Mechanisms of Autoimmunity
This module demonstrates how the application of modern molecular techniques is leading to an enhanced understanding of autoimmunity and the development of intervention strategies.
Innate Immune Recognition
This module focuses on the basic mechanisms and concepts underpinning: immune activation within the context of infection with extracellular and intracellular pathogens; tumour recognition; immunoevasion and immunopathology. You will also gain insight in to how this understanding could be used for developing new vaccination or therapeutic strategies.
The analysis of current and potential therapeutic strategies of immunological-based clinical conditions is covered on this module. You will also assess the use of cytokines, engineered antibodies, in utero stem cell transplantation and peptide vaccines for treating immunological diseases.
This introductory module will enable you to obtain practical experience in using bioinformatics software available for the analysis of genomic, transcriptomic and proteomic data.

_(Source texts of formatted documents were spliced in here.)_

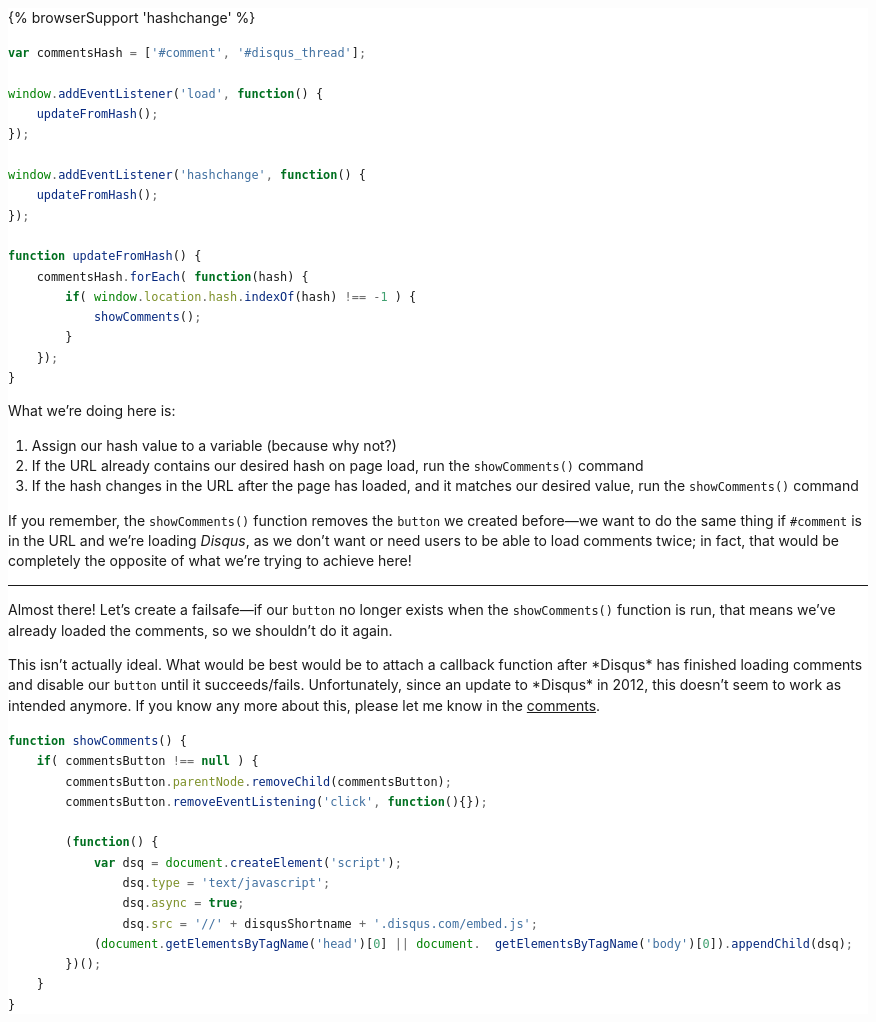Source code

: {% browserSupport 'hashchange' %}

```javascript
var commentsHash = ['#comment', '#disqus_thread'];

window.addEventListener('load', function() {
	updateFromHash();
});

window.addEventListener('hashchange', function() {
	updateFromHash();
});

function updateFromHash() {
	commentsHash.forEach( function(hash) {
		if( window.location.hash.indexOf(hash) !== -1 ) {
			showComments();
		}
	});
}
```

What we’re doing here is:

1. Assign our hash value to a variable (because why not?)
2. If the URL already contains our desired hash on page load, run the `showComments()` command
3. If the hash changes in the URL after the page has loaded, and it matches our desired value, run the `showComments()` command

If you remember, the `showComments()` function removes the `button` we created before—we want to do the same thing if `#comment` is in the URL and we’re loading *Disqus*, as we don’t want or need users to be able to load comments twice; in fact, that would be completely the opposite of what we’re trying to achieve here!

--------

Almost there! Let’s create a failsafe—if our `button` no longer exists when the `showComments()` function is run, that means we’ve already loaded the comments, so we shouldn’t do it again.

<aside><p>This isn’t actually ideal. What would be best would be to attach a callback function after *Disqus* has finished loading comments and disable our <code>button</code> until it succeeds/fails. Unfortunately, since an update to *Disqus* in 2012, this doesn’t seem to work as intended anymore. If you know any more about this, please let me know in the <a href="#respond">comments</a>.</p></aside>

```javascript
function showComments() {
	if( commentsButton !== null ) {
		commentsButton.parentNode.removeChild(commentsButton);
		commentsButton.removeEventListening('click', function(){});

		(function() {
			var dsq = document.createElement('script');
				dsq.type = 'text/javascript';
				dsq.async = true;
				dsq.src = '//' + disqusShortname + '.disqus.com/embed.js';
			(document.getElementsByTagName('head')[0] || document.  getElementsByTagName('body')[0]).appendChild(dsq);
		})();
	}
}
```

The module is taught using a combination of lectures and practical sessions. You are required to produce a poster for assessment which includes information gathered from online databases about a particular gene or disease.
On this 60 credit module you will design and execute a research programme – performing experiments, surveys, analysing data and undertaking other research activities aimed at solving a specific biomedical problem in the subject area you are studying. You will discuss the research project with your academic supervisor before the project begins.
As well as gaining the technical and project management skills required for contemporary research, you will develop the ability to write scientific texts through producing a dissertation based on your research findings. This report is discussed with academic staff during an oral examination.
The topic and form of project may vary from laboratory-based work, bioinformatics or extended literature reviews, depending on the expertise of our academic staff and which course you are enrolled on.
The modules studied during the autumn semester are assessed during the University's exam period in January. Those studied in spring are assessed at the end of the spring semester.
The above is a sample of the typical modules that we offer but is not intended to be construed and/or relied upon as a definitive list of the modules that will be available in any given year. Due to the passage of time between commencement of the course and subsequent years of the course, modules may change due to developments in the curriculum and information is provided for indicative purposes only.